It didn't begin that way. In the late 1990s, Philadelphia Industrial Development Corp., the quasi-public agency in charge of redevelopment here, imagined the Navy Yard as a fairly conventional corporate park. A 2004 master plan by Stern's firm extended the corporate park model slightly with a residential marina district. But then, says Berson, "no professional real estate people were thinking about the Navy Yard."

"When we started the work on the master plan for the Navy Yard," says Stern, "people said 'Navy Yard?' with a kind of gigantic question mark at the end. Now it's 'the Navy Yard!' So the Navy Yard is suddenly, I would say, quite hot, and deservedly so."

Part of the draw is the yard's designation as a Keystone Opportunity Improvement Zone, which rewards companies that employ and invest there with aggressive tax breaks. In 2005, Liberty, the publicly traded real estate company based in Malvern, opened the Stern-designed One Crescent Drive, a suburban office building with a curved glass facade that delivered views across I-95 to Center City and a balcony facing the Navy's collection of mothballed ships. The building filled quickly. Then the following year Urban Outfitters moved its corporate headquarters to the Navy Yard's "historic core."

Employees quickly fell in love with the campus feeling and the background of the ships, so stark gray that only their form is apparent. Urban Outfitters' exquisite reuse of 19th-century brick and terra-cotta workshops signaled that going forward, this couldn't be just another corporate park. Moreover, as Liberty and PIDC began to install infrastructure, they paid careful attention to urban design: All buildings would have front doors that faced the street; all streets would have on-street parking; and all sidewalks would be lighted by streetlamps. "From a suburban developer's point of view," says Sanderson, "that's a pretty massive shift in paradigm."

The shift accelerated at Three Crescent Drive, an unconventional office building designed by Erdy McHenry, who took inspiration from the ships. "The ships are what they are," says Scott Erdy. "There's no architect putting his style on them. Rather, it's about how they perform."

Liberty opened the building in spring 2009, at the height of the recession. It took only a few months to rent the entire building. "The question about whether you could do good design without scaring away tenants flipped to the other side," says Dave McHenry. "Good design became an attraction."

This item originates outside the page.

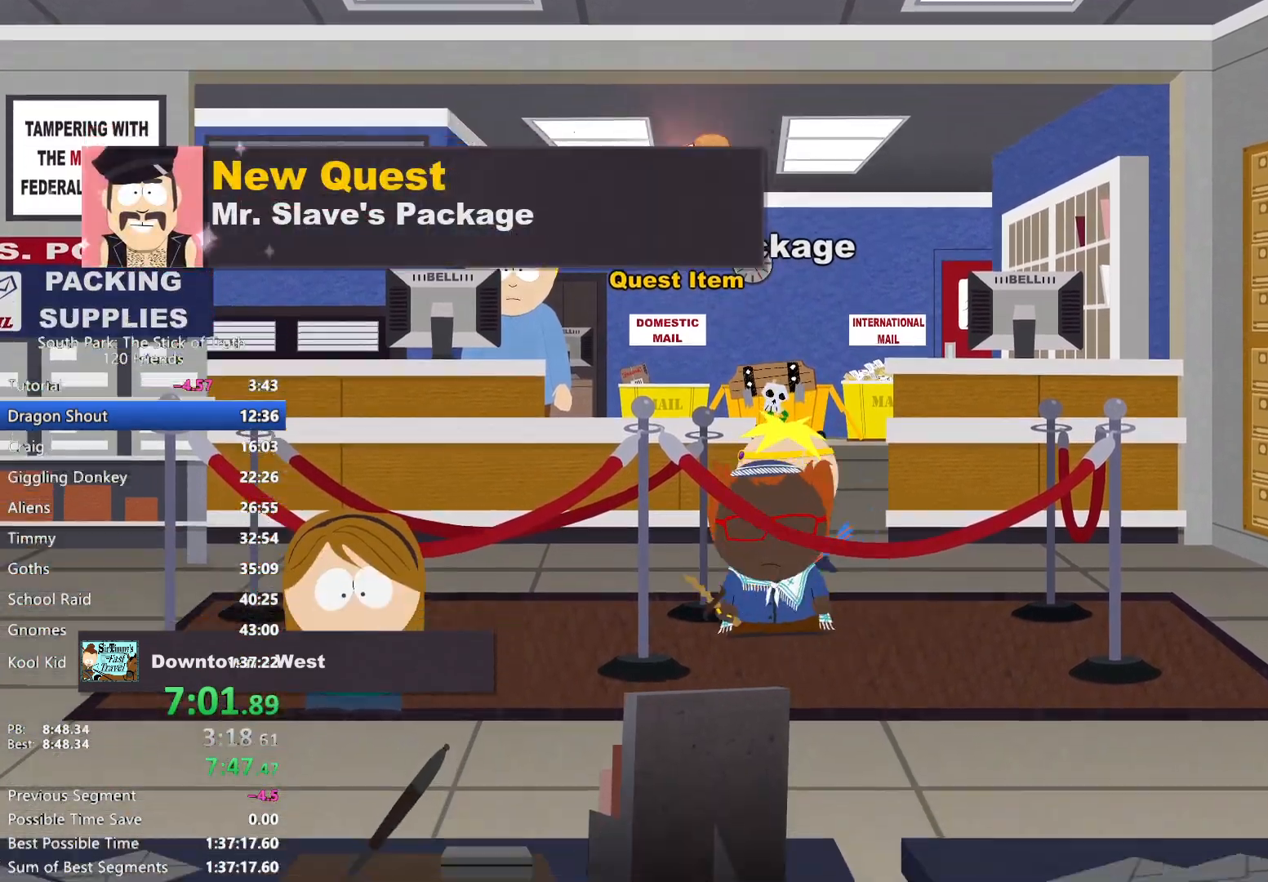
{"buttons": ["A", "B"], "left_stick": "left", "right_stick": "center", "events": [[433, "A", "down"]]}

Scott Erdy says Gattuso asked him to "make the building as urban and lively as possible." Unlike Stern's One Crescent and Glaxo, the design intentionally accentuated the first floor as public space tied to the emergent life of the street.

That street, Diagonal Boulevard, runs between Three Crescent and Stern's Glaxo headquarters, a bulky mass that seems to communicate most closely with the stadiums directly across I-95. The goods here are inside, where Stern has designed an entirely communal, light-filled, collaborative work space.

The newly paved boulevard will start to fill in this year with the Iroko headquarters, a small cafe-retail building also by DIGSAU, and the Marriott. Iroko and the Marriott will face a new central park, for which Liberty has taken the promising step of running a competition between two of the world's best landscape firms, Olin Partners and Field Operations.

Iroko, likely to grow by 100-200 percent by 2013, is a kind of poster child for the Navy Yard. Its current offices in One Crescent are decorated with photographs taken by chief financial officer Fred Krieger. He's spent the last three years wandering around the Navy Yard shooting the ships, the details of buildings and machinery, birdlife, the sunset. For all its wonder, the place has gotten inside him.

It's no surprise then that Sanderson and DIGSAU partner Jeff Goldstein have taken their cues for the Iroko building from the place itself. Goldstein says the building is meant to be buoyant, like a docked ship, and yet also intrinsically kinetic. The architects use fins, which are also solar panels, to convey movement and speed. It's a small thing, but indicative of this place so confidently moving forward.